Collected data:
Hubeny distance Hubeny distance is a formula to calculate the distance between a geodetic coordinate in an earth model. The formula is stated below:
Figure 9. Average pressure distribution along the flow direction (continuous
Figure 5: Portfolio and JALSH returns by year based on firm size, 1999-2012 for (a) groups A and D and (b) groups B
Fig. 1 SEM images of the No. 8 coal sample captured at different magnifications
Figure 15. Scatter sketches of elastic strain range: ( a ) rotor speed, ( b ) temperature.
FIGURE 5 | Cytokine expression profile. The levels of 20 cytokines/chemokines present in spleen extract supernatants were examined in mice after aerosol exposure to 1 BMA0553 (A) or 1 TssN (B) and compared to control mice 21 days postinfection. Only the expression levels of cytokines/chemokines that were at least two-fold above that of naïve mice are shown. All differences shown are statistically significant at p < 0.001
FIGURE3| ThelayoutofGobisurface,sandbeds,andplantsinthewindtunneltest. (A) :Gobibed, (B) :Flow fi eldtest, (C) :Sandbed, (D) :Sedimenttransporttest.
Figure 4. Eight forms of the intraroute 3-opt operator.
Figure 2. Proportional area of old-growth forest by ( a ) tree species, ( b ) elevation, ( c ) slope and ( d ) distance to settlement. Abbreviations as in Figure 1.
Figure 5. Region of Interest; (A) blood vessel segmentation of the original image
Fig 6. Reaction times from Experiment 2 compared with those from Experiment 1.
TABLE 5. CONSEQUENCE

Prompt:
Word for word, set down the lines from the beginning of the records through the line that holds "Figure 15. Scatter". Leave out the rest.

Answer box:
Hubeny distance Hubeny distance is a formula to calculate the distance between a geodetic coordinate in an earth model. The formula is stated below:
Figure 9. Average pressure distribution along the flow direction (continuous
Figure 5: Portfolio and JALSH returns by year based on firm size, 1999-2012 for (a) groups A and D and (b) groups B
Fig. 1 SEM images of the No. 8 coal sample captured at different magnifications
Figure 15. Scatter sketches of elastic strain range: ( a ) rotor speed, ( b ) temperature.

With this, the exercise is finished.